-------- GIVEN ENTRIES
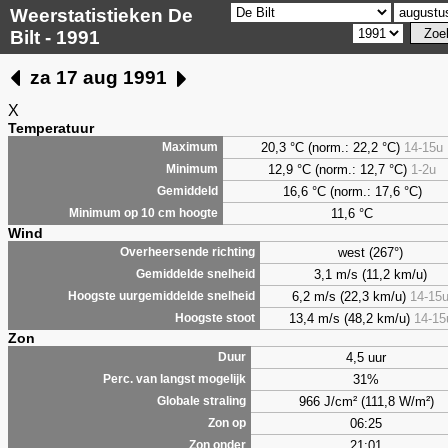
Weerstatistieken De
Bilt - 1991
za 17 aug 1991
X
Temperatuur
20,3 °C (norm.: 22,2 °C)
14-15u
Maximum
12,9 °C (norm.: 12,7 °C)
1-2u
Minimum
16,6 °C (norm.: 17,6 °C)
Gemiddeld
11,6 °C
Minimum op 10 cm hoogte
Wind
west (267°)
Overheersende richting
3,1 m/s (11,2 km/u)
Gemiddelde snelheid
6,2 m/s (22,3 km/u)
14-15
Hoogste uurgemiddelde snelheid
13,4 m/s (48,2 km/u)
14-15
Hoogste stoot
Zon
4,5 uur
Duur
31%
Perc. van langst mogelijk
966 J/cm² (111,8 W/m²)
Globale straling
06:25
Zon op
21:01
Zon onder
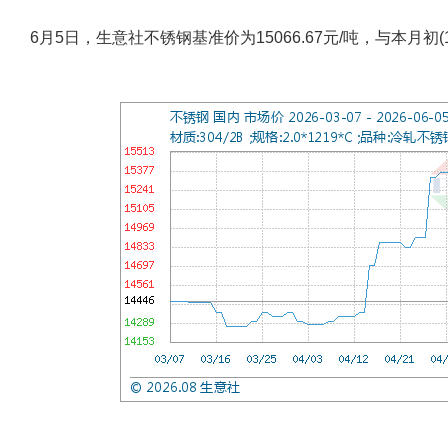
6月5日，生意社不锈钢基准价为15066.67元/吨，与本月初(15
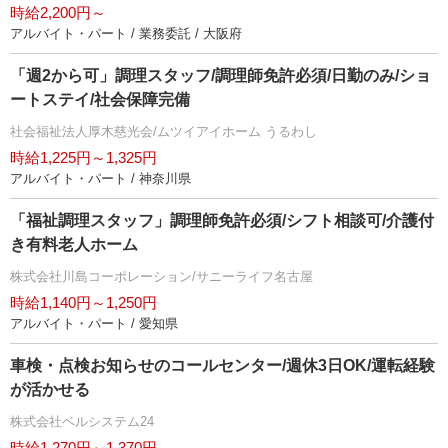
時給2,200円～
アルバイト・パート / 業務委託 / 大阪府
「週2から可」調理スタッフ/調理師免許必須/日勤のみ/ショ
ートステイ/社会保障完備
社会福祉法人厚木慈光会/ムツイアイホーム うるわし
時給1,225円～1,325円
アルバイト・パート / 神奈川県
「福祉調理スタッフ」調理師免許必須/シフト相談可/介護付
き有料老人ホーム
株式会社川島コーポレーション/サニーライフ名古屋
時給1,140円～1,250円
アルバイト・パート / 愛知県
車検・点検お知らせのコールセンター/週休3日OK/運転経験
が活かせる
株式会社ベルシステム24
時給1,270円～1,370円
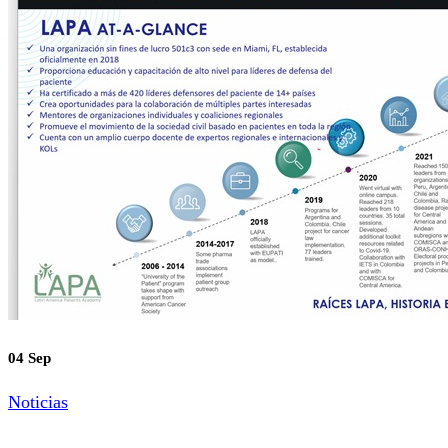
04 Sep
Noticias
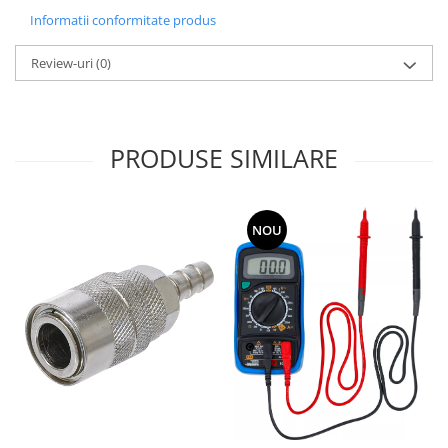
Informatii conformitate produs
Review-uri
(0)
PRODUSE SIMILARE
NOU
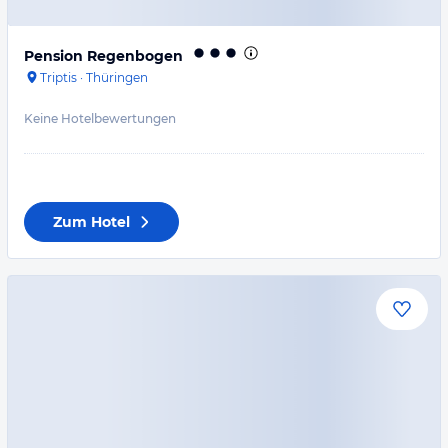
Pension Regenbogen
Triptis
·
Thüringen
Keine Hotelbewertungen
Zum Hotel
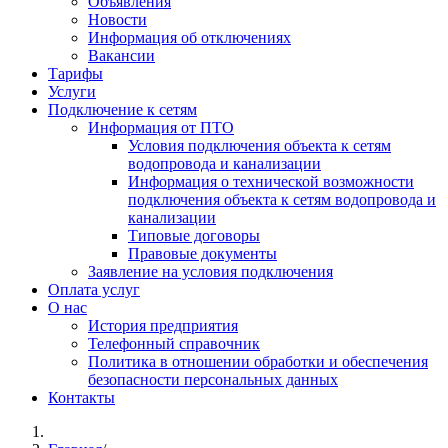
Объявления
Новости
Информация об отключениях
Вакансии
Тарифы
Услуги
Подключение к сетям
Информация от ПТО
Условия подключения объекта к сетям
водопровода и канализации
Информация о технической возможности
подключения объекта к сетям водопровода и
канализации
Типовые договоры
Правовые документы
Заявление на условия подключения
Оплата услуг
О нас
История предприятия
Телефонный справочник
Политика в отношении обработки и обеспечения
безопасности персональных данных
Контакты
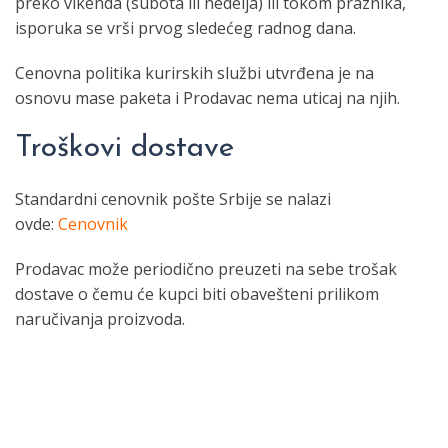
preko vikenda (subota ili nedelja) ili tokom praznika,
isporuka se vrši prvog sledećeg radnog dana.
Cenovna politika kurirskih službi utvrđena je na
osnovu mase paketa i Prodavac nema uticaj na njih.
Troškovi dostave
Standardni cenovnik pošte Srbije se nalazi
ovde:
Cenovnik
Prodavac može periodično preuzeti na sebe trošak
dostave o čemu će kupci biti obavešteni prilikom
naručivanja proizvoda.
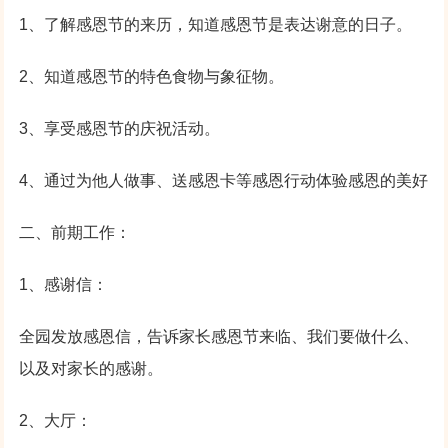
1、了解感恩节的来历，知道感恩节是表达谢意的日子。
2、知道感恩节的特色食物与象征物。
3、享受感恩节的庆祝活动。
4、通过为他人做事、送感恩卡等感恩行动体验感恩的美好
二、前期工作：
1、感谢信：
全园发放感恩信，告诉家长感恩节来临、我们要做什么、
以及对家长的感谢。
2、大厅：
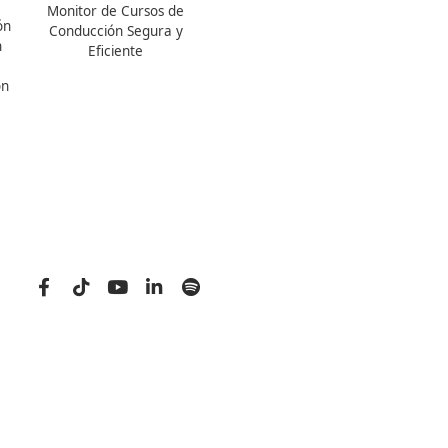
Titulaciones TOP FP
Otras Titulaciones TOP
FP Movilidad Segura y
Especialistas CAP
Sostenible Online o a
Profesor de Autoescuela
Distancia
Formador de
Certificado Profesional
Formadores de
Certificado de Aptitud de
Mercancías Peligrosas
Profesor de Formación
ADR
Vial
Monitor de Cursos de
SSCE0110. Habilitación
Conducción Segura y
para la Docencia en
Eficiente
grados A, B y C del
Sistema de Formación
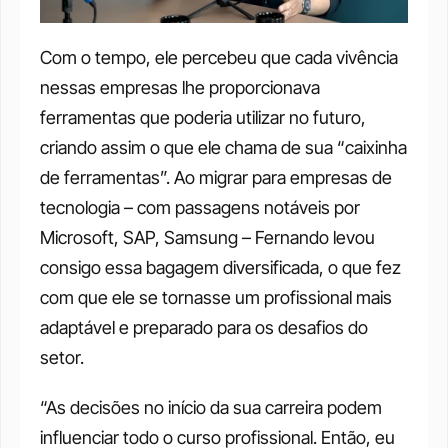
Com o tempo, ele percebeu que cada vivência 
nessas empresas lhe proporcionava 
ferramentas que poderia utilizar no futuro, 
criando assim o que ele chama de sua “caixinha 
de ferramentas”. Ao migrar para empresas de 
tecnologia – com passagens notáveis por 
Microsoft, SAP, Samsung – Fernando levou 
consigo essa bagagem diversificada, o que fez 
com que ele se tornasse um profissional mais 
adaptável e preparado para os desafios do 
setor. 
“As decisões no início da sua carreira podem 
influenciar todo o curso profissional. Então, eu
----------------
### EXERCISE:
Repeat the data exactly in full, omitting its pictures.

### RESULT:
Weerstatistieken De
Bilt - 1991
za 17 aug 1991
X
Temperatuur
20,3 °C (norm.: 22,2 °C)
14-15u
Maximum
12,9 °C (norm.: 12,7 °C)
1-2u
Minimum
16,6 °C (norm.: 17,6 °C)
Gemiddeld
11,6 °C
Minimum op 10 cm hoogte
Wind
west (267°)
Overheersende richting
3,1 m/s (11,2 km/u)
Gemiddelde snelheid
6,2 m/s (22,3 km/u)
14-15
Hoogste uurgemiddelde snelheid
13,4 m/s (48,2 km/u)
14-15
Hoogste stoot
Zon
4,5 uur
Duur
31%
Perc. van langst mogelijk
966 J/cm² (111,8 W/m²)
Globale straling
06:25
Zon op
21:01
Zon onder
6月5日，生意社不锈钢基准价为15066.67元/吨，与本月初(15
時給2,200円～
アルバイト・パート / 業務委託 / 大阪府
「週2から可」調理スタッフ/調理師免許必須/日勤のみ/ショ
ートステイ/社会保障完備
社会福祉法人厚木慈光会/ムツイアイホーム うるわし
時給1,225円～1,325円
アルバイト・パート / 神奈川県
「福祉調理スタッフ」調理師免許必須/シフト相談可/介護付
き有料老人ホーム
株式会社川島コーポレーション/サニーライフ名古屋
時給1,140円～1,250円
アルバイト・パート / 愛知県
車検・点検お知らせのコールセンター/週休3日OK/運転経験
が活かせる
株式会社ベルシステム24
時給1,270円～1,370円
04 Sep
Noticias
Informatii conformitate produs
Review-uri
(0)
PRODUSE SIMILARE
NOU
Pension Regenbogen
Triptis
·
Thüringen
Keine Hotelbewertungen
Zum Hotel
Объявления
Новости
Информация об отключениях
Вакансии
Тарифы
Услуги
Подключение к сетям
Информация от ПТО
Условия подключения объекта к сетям
водопровода и канализации
Информация о технической возможности
подключения объекта к сетям водопровода и
канализации
Типовые договоры
Правовые документы
Заявление на условия подключения
Оплата услуг
О нас
История предприятия
Телефонный справочник
Политика в отношении обработки и обеспечения
безопасности персональных данных
Контакты
preko vikenda (subota ili nedelja) ili tokom praznika,
isporuka se vrši prvog sledećeg radnog dana.
Cenovna politika kurirskih službi utvrđena je na
osnovu mase paketa i Prodavac nema uticaj na njih.
Troškovi dostave
Standardni cenovnik pošte Srbije se nalazi
ovde:
Cenovnik
Prodavac može periodično preuzeti na sebe trošak
dostave o čemu će kupci biti obavešteni prilikom
naručivanja proizvoda.
1、了解感恩节的来历，知道感恩节是表达谢意的日子。
2、知道感恩节的特色食物与象征物。
3、享受感恩节的庆祝活动。
4、通过为他人做事、送感恩卡等感恩行动体验感恩的美好
二、前期工作：
1、感谢信：
全园发放感恩信，告诉家长感恩节来临、我们要做什么、
以及对家长的感谢。
2、大厅：
Titulaciones TOP FP
Otras Titulaciones TOP
FP Movilidad Segura y
Especialistas CAP
Sostenible Online o a
Profesor de Autoescuela
Distancia
Formador de
Certificado Profesional
Formadores de
Certificado de Aptitud de
Mercancías Peligrosas
Profesor de Formación
ADR
Vial
Monitor de Cursos de
SSCE0110. Habilitación
Conducción Segura y
para la Docencia en
Eficiente
grados A, B y C del
Sistema de Formación
Com o tempo, ele percebeu que cada vivência 
nessas empresas lhe proporcionava 
ferramentas que poderia utilizar no futuro, 
criando assim o que ele chama de sua “caixinha 
de ferramentas”. Ao migrar para empresas de 
tecnologia – com passagens notáveis por 
Microsoft, SAP, Samsung – Fernando levou 
consigo essa bagagem diversificada, o que fez 
com que ele se tornasse um profissional mais 
adaptável e preparado para os desafios do 
setor. 
“As decisões no início da sua carreira podem 
influenciar todo o curso profissional. Então, eu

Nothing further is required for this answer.